逆に、FAQが短いプロダクトは、設計がシンプルだということを意味している。シンプルな設計は、意図して削ぎ落とした結果である場合と、最初から余計なものを持たなかった場合とがある。
このアプリの場合は後者だ。個人情報を取らないという原則を最初から持っていた。その結果として、解約という概念が設計の外側に落ちた。意図して解約をシンプルにしたのではなく、解約が不要な構造になっていた。
5. 「取らない」ことの複利
個人情報を取らない設計の利点として、よく挙げられるのはプライバシーへの配慮だ。ユーザーが安心して使える、情報漏洩のリスクがない、GDPRやその他の規制への対応コストが減る。
だがそれだけではなかった。解約フローが消える。カスタマーサポートの一角が消える。データ保持ポリシーのドキュメントが不要になる。退会後のデータ削除バッチが要らない。FAQの一項目が、三行で書ける。

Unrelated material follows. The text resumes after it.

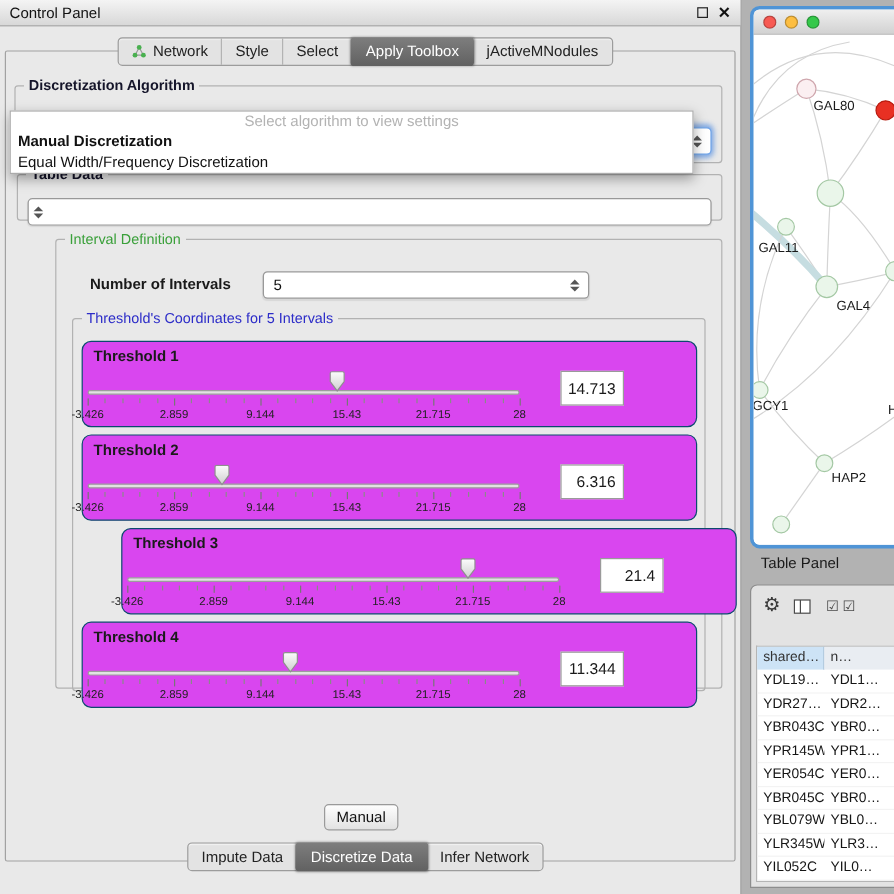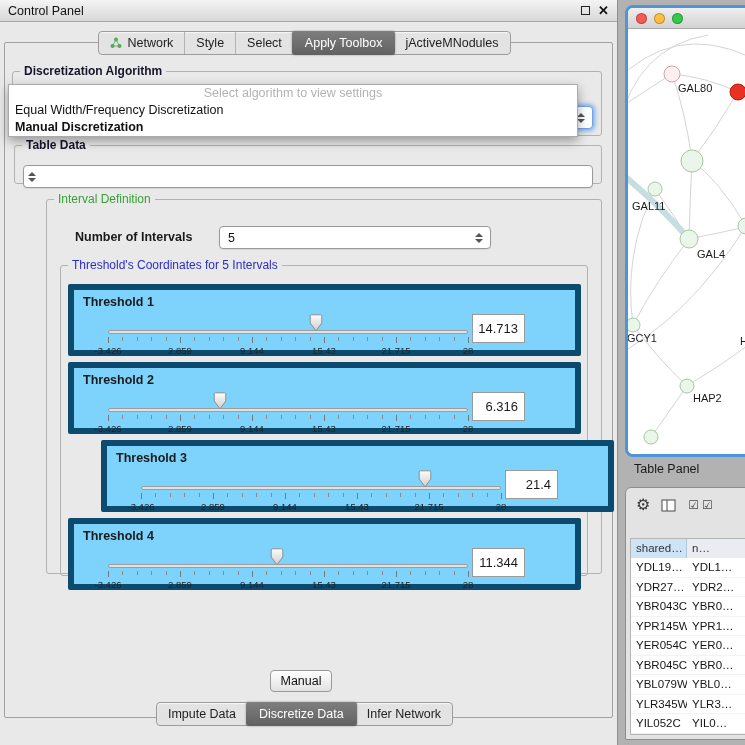"Select algorithm to view settings" #algo-popup { top: 84px -> 92px }
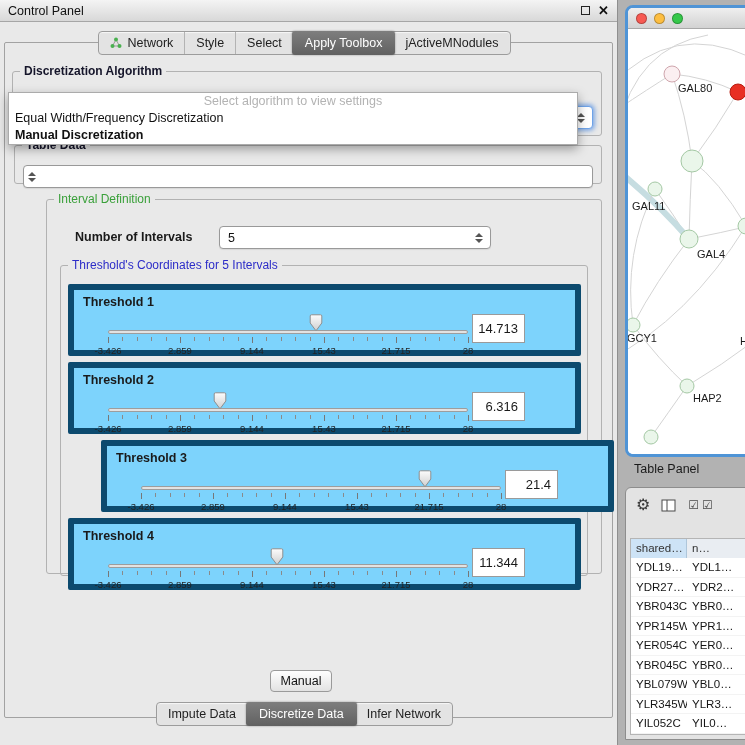"Equal Width/Frequency Discretization" div.popup-item { order: before "Manual Discretization" -> after "Manual Discretization" }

取らないという選択は、取らないことそのものの価値だけでなく、取った後に発生するはずだったすべてのコストを消す。これは複利に似ている。最初の選択が、下流のコストを連鎖的に削っていく。
6. ユーザーにとっての解放
解約手順が存在しないということは、ユーザー側から見ても解放だ。
使わなくなったサービスのアカウントが、どこかのサーバーに残り続けるという感覚は、現代人に特有の小さな不安として積み重なっている。メールアドレスが残っている、パスワードがどこかに保存されている、自分の行動履歴がデータとして存在し続けている。
ブラウザのキャッシュを消せば終わる、というのはその不安を持たせないということだ。始めるときと終わるときの非対称性がない。入口と出口が同じ重さしかない。
7. 書けなかったことが、設計の証明だった
FAQを書こうとして止まった瞬間は、設計思想が可視化された瞬間だった。
思想は普段、コードの中に、構造の中に、見えない形で存在している。それが「書くことがない」という形で表面に出てきたとき、設計の純度を確認できた気がした。
余計なものを持たなかった結果、余計な説明が不要になった。それだけのことだ。だが、そのシンプルさに辿り着くまでには、最初から取らないという選択が必要だった。後から削ることは、最初から持たないことより、ずっと難しい。
個人情報を取らない設計は、プライバシー保護だけでなく、解約という概念ごと消す。FAQの短さが、設計の純度を証明する。